All developers were, at one time, forced to use fairly chunky pixel art in their games due to technological restrictions. Chances are, were the technology available, Mega Man would have looked more like Mega Man 8. Back then, pixel art wasn't a stylistic choice at all. It was how games looked. And back then, Mega Man games looked good, both artistically and in terms of graphical power.Now the world of game graphics has opened up significantly. You can make a game that looks as much like a cartoon as Dragon's Lair did -- and have it be an actual game! Or you can go down the route of most developers, and try to make the most realistic-looking 3D game you can. Even hobbyists can make games in much higher resolutions than Mega Man ever had on the NES. So that means that 256x240, 8-bit pixel art is obsolete, right?
Technologically, maybe. In terms of art, quite the opposite. Now that games don't have to have big, jagged pixels, doing so is a stylistic choice. Generally, companies don't design games to intentionally look ugly. Thus, Capcom thought that Mega Man 9's NES style would look good. And they were right.
Gamers have, for too long, associated graphical technology with aesthetics -- something has to have very new graphics to look good.
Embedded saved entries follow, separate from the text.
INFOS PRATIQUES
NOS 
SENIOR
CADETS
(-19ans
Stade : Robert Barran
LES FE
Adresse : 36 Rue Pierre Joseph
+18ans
Capcom has turned that on its head by accepting NES-esque graphics as a perfectly viable art style for 2008. They've acknowledged that pixel art can look good -- that there is a reason to use it other than hardware constraints. Gamers have known this forever, but this is a great deal more progressive for a developer than even the most high-resolution, high-polygon 3D engine. And it's a bold move that should resonate with Wii gamers, who have been having to put up with the best 3D engines developers can put together on a tiny budget. Why not use that same budget to make something that looks cool?
For that matter, using pixel art at a lower budget enables companies to make more 2D games. Games are far too expensive to make now, and if a game as great as Mega Man 9 can be made cheaply, it may encourage other developers to go the same route and revive wonderful, but lost, game series.
Even though there's less detail and a lower cost, Mega Man 9 shouldn't be seen as the easy way. Capcom and Inticreates had to make new environments and sprites that could stand side by side with the other NES games. They had to make a game that looked convincingly like an 8-bit Mega Man game rather than an imitation. That takes considerable talent in skills that are mostly lost to big developers. And I think most people, regardless of what they think about Mega Man 9, can recognize that they succeeded in that effort.